Tribute to a Rock N’ Roll Icon

August may be the dog days of summer, but it also has every year now for the past seven years been the occasion to look forward to one of the top musical events of the year.

That would be when the Music Center at Strathmore, with Bandhouse Gigs, hosts its annual tribute concert honoring iconic figures, events and themes from rock and pop music history featuring the very best of an array of local musicians, singers and performers.

Originated in 2004 by Bandhouse Gigs—a not-for-profit volunteer group founded by Ronnie Newmyer, Chuck Sulllivan, David Sless and Danny Schwartz—the concert began as an outdoor venue at Strathmore but soon moved indoors into the concert hall. The first tribute concert honored legendary solo and group (E Street Band) rocker Neal Lofgren. Others followed: Neil Young, an almost archetype California rocker and the “Heart of Gold,” member of Crosby, Still, Nash and Young, the band considered by some the best rock band ever; Bob Dylan; folk-and-jazz queen and pure singer Joni Mitchell; Woodstock as the music and watershed 1960s event; and The British invasion.
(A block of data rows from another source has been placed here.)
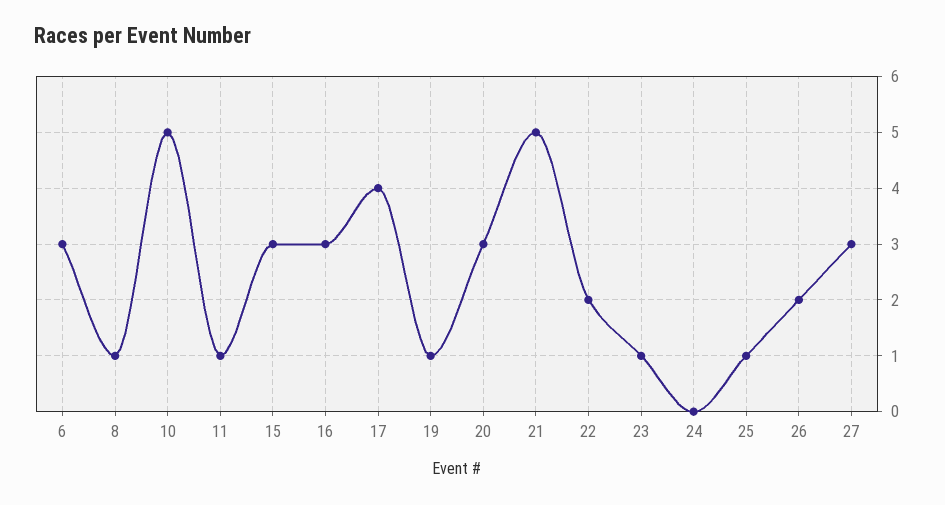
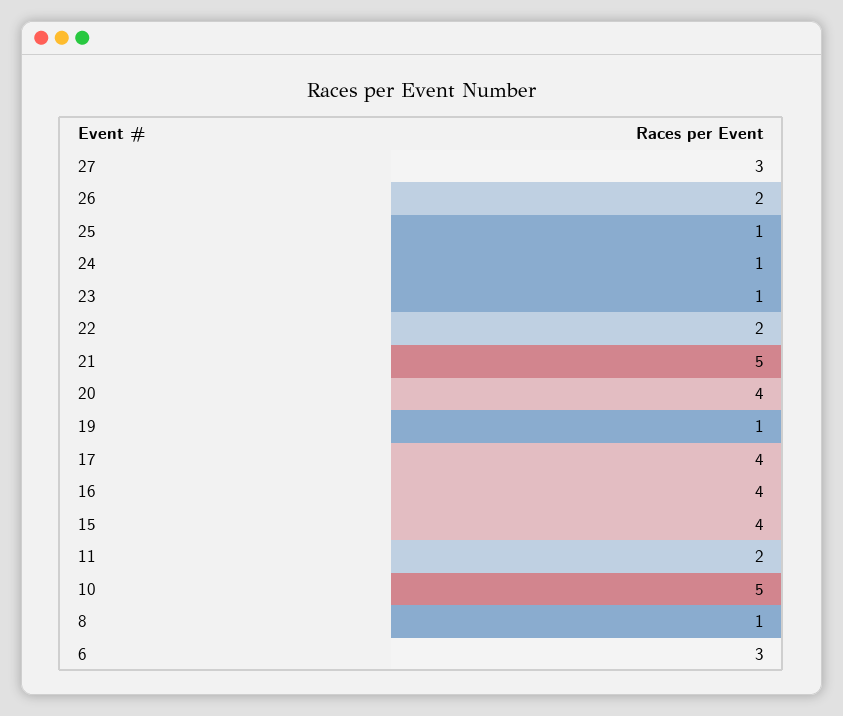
11: 1 -> 2
15: 3 -> 4
16: 3 -> 4
20: 3 -> 4
24: 0 -> 1

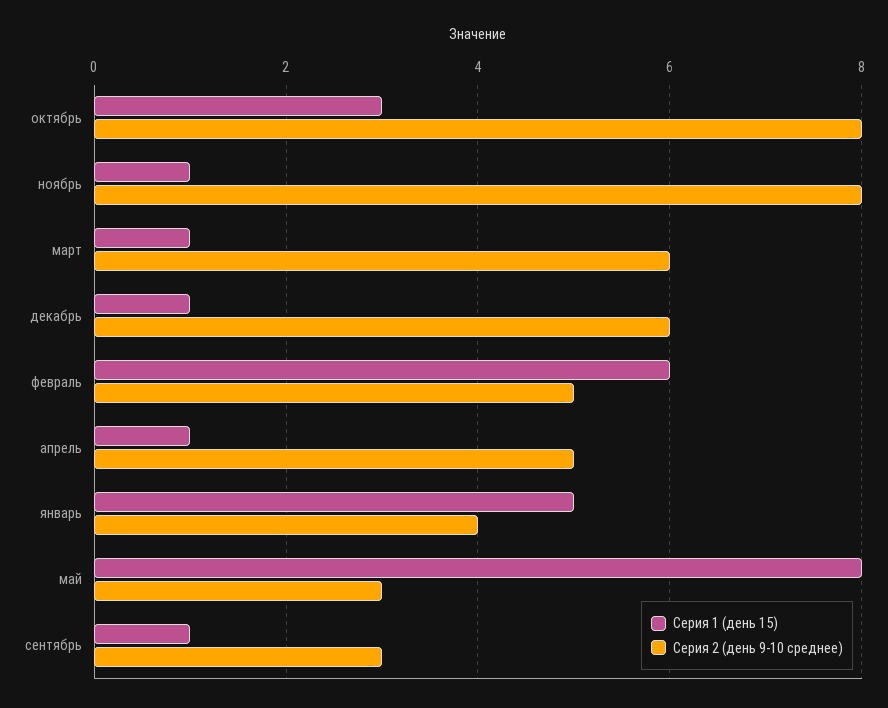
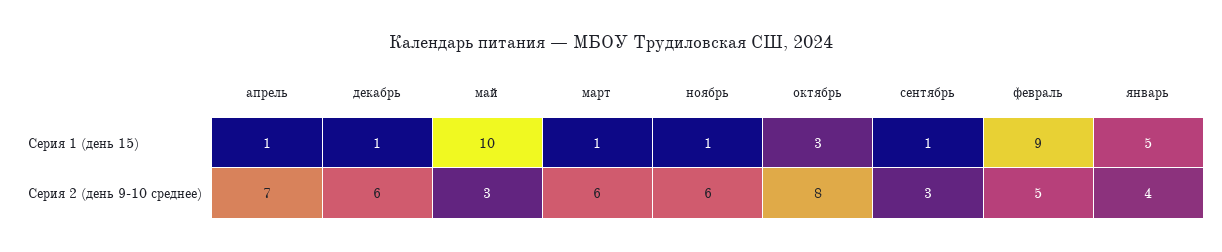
Серия 2 (день 9-10 среднее), ноябрь: 8 -> 6
Серия 1 (день 15), февраль: 6 -> 9
Серия 2 (день 9-10 среднее), апрель: 5 -> 7
Серия 1 (день 15), май: 8 -> 10

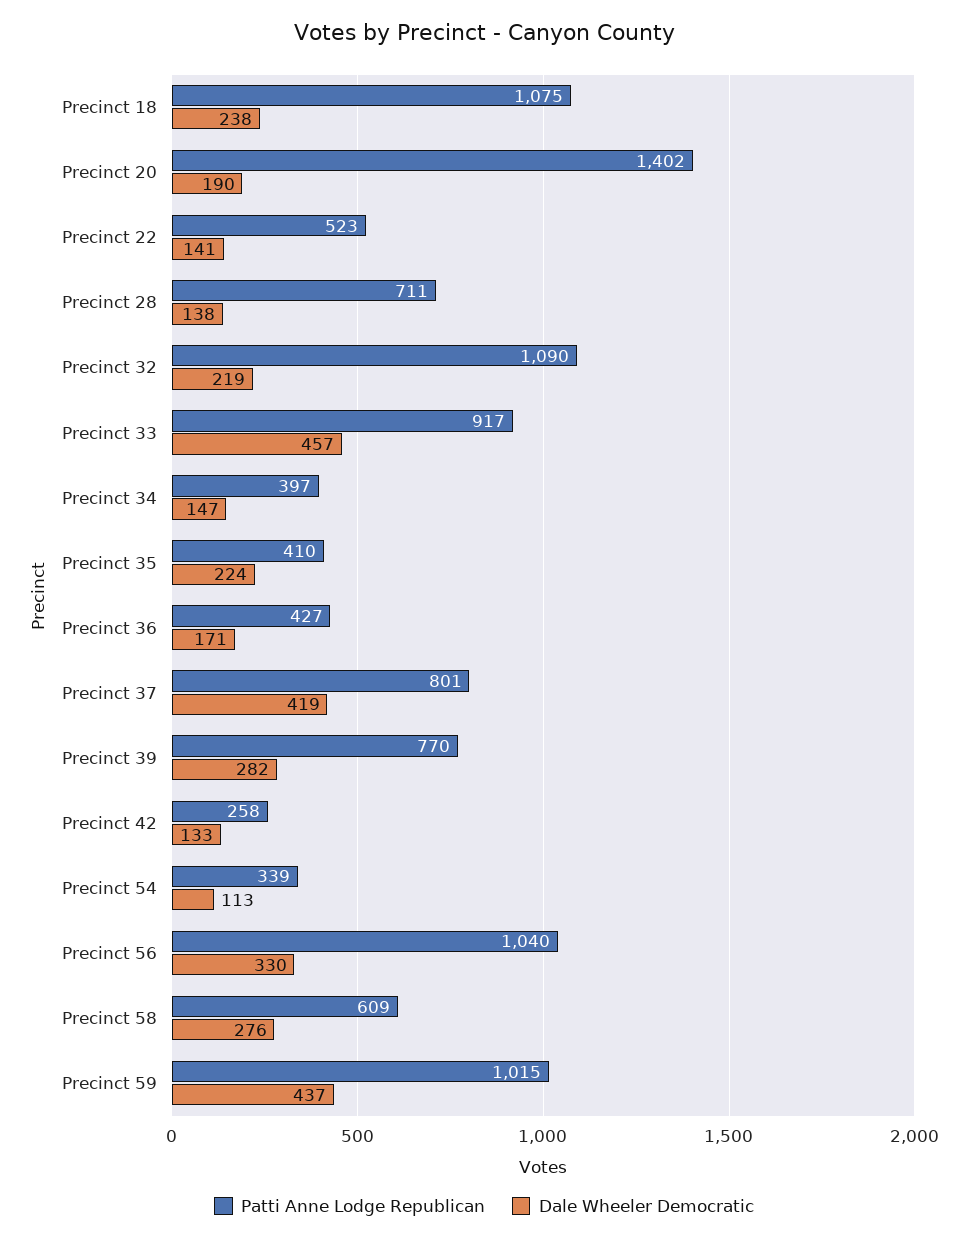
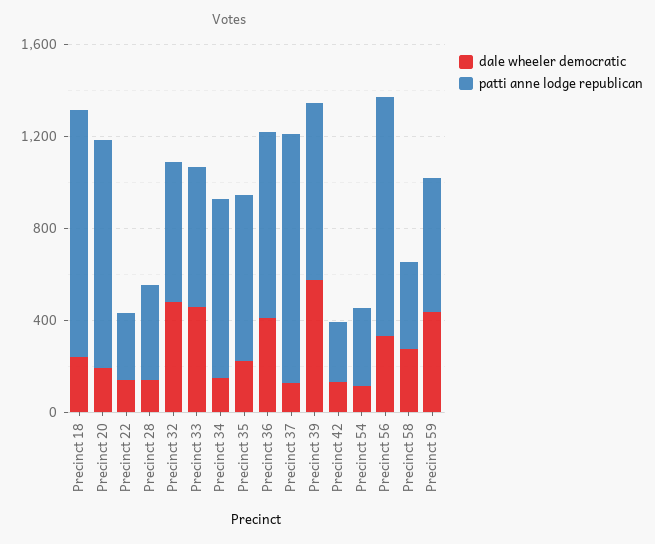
Patti Anne Lodge Republican, Precinct 20: 1402 -> 1000
Patti Anne Lodge Republican, Precinct 22: 523 -> 300
Patti Anne Lodge Republican, Precinct 28: 711 -> 400
Patti Anne Lodge Republican, Precinct 32: 1090 -> 600
Dale Wheeler Democratic, Precinct 32: 219 -> 500
Patti Anne Lodge Republican, Precinct 33: 917 -> 600
Patti Anne Lodge Republican, Precinct 34: 397 -> 800
Patti Anne Lodge Republican, Precinct 35: 410 -> 700
Patti Anne Lodge Republican, Precinct 36: 427 -> 800
Dale Wheeler Democratic, Precinct 36: 171 -> 400
Patti Anne Lodge Republican, Precinct 37: 801 -> 1100
Dale Wheeler Democratic, Precinct 37: 419 -> 100
Dale Wheeler Democratic, Precinct 39: 282 -> 600
Patti Anne Lodge Republican, Precinct 58: 609 -> 400
Patti Anne Lodge Republican, Precinct 59: 1015 -> 600

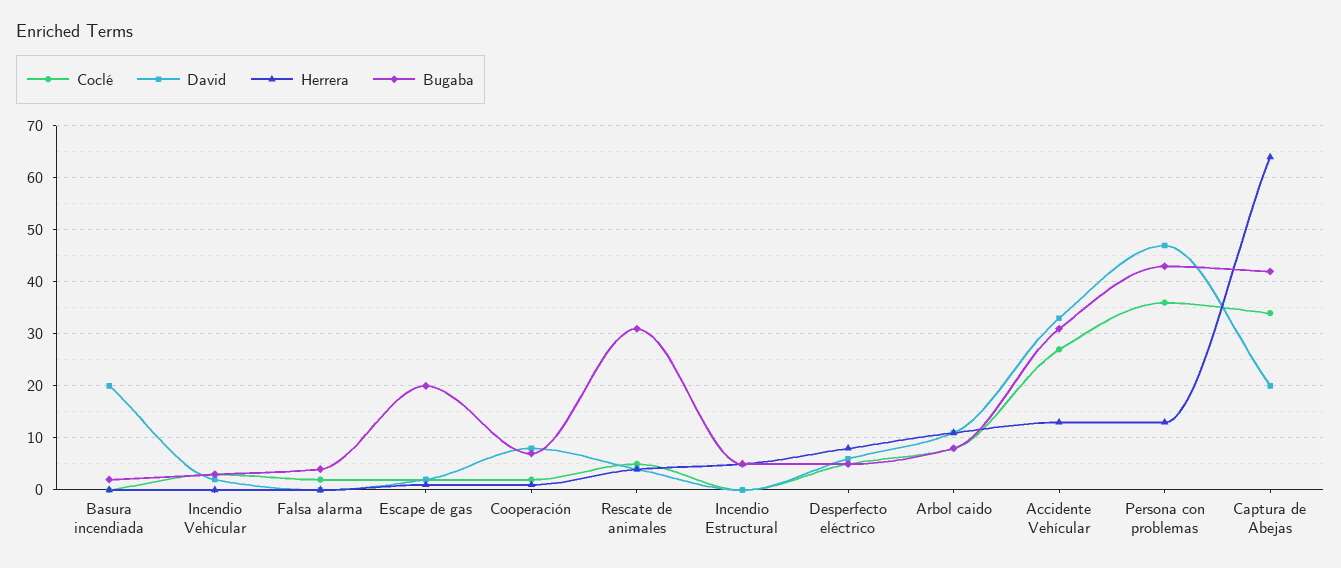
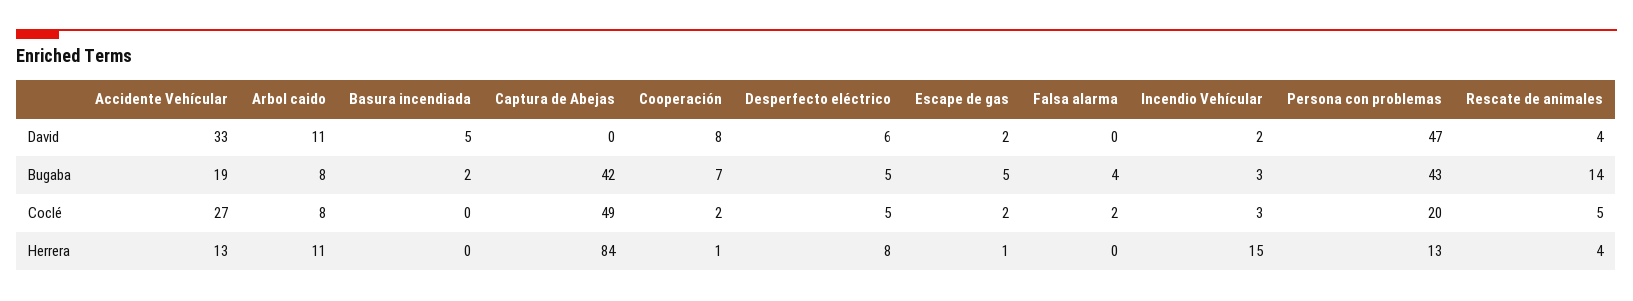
David, Basura incendiada: 20 -> 5
Herrera, Incendio Vehícular: 0 -> 15
Bugaba, Escape de gas: 20 -> 5
Bugaba, Rescate de animales: 30 -> 14
Coclé, Incendio Estructural: 0 -> none
David, Incendio Estructural: 0 -> none
Herrera, Incendio Estructural: 5 -> none
Bugaba, Incendio Estructural: 5 -> none
Bugaba, Accidente Vehícular: 30 -> 19
Coclé, Persona con problemas: 35 -> 20
Coclé, Captura de Abejas: 35 -> 49
David, Captura de Abejas: 20 -> 0
Herrera, Captura de Abejas: 65 -> 84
This year’s Bandhouse Gig is the Tribute to Simon and Garnfunkel and Paul Simon on August 25 at 7:30 p.m. at the Music Center at Strathmore’s Concert Hall.

“How could you not?” Ronnie Newmyer said in an interview. “Simon, with Garfunkel, and as a solo performer and composer, has probably had more hits than anybody alive and has influenced more musicians than you can count. Think about it, they had their first hit in high school.”

As a duo, beginning in 1965, Simon (Paul) and Garfunkle (Art), the short one and the afro-blonde one, came up with songs that defined a generation of young people from the early 1960s on, kids that weren’t necessarily born rock and rollers, kids as sensitive, slightly alienated outsiders who could appreciate a song that begins with “Hello, darkness my old friend” (“The Sound of Silence”). The guys weren’t jocks but were fans, they weren’t popular but they were cool and smart and they carried certain angst around with them with a sweet flair. Some of them wore leather jackets instead of letter jackets.

“That was the first stage, all those wonderful songs and harmonies, “The Boxer,” “Scarborough Fair,” “Mrs. Robinson.” “They were poems, quiet anthems,” Newmyer said. “And they were hugely popular.”

“What we were trying to do here is not just make it Simon and Garfunkel, but also Paul Simon, who’s still going strong,” Newmyer said. “I’d say the program is split half and half between S&G and Simon solo. And let me tell you it was tough picking the songs, hard to make the cuts and then to match them with performers.”

So for S&G purists and Simon fans, be prepared to have your feelings hurt. There are some notable absences, including “My Little Town,” the touchstone song Simon and Garfunkel recorded after they broke up, “I am a Rock….I am an Island,” and “Slip Sliding Away.”

“That was hard,” Newmyer, who has his own band called “Soul Cracker,” said. “But hell, you could make a tribute concert out of the “Bridge over Troubled Water” album alone, that’s how good they were and are.”
It would be a mistake to think of these concerts as if they were one of those public television or Time Life golden oldies occasions, although no questions, old songs return like transformed angels.

The most revolutionary and exciting aspect of these concert is the mash of a very familiar song-list—for the most part—with performances drawn from a rich array of Washington performers, some nationally known, others young and new and gifted, some of them graduates of Strathmore’s artist in residence programs, like the youthful rock/pop dynamo Margot MacDonald, who will be on hand again this year.

“That’s the really rich part of this, because the performances transform the songs, make them seem fresh and contemporary,” Newmyer said. “Plus, I think it’s a true showcase of Washington area performers who play everywhere in local venues like the Birchmere or the 9:30 Club. This isn’t a sing along, it’s about as an exciting a concert as you can imagine.”

“We’ve got Julia Nixon, who is such a gifted singer and who’ll be doing ‘Bridge over Troubled Water,’” he said. “There’s this new, young singer, Victoria Vox, who’ll sing ‘Mother and Child Reunion.’”

“We’ll have a lot of younger performers this year, which should be interesting,” he added.
Other performers on tap include Deanna Bogart, Eric Brace, Chopteeth, Lea, Deep River, Ellen Cherry, The Sweater Set, Cal Everett, Deeme Katson, Ed O’Connell, David Kitchen, Ted Garber, Esther Haynes, Ronnie Newmyer and Owen Danoff, among others.

Just goes to show you, all pop/rock music history is a circle. Danoff is the son of Bill Danoff, one of the founders of Starland Vocal Band, which produced the 1980s hit “Afternoon Delight.” Danoff and co-Starland member Jon Carroll, a regular tribute participant, performed at the Joni Mitchell tribute two years ago.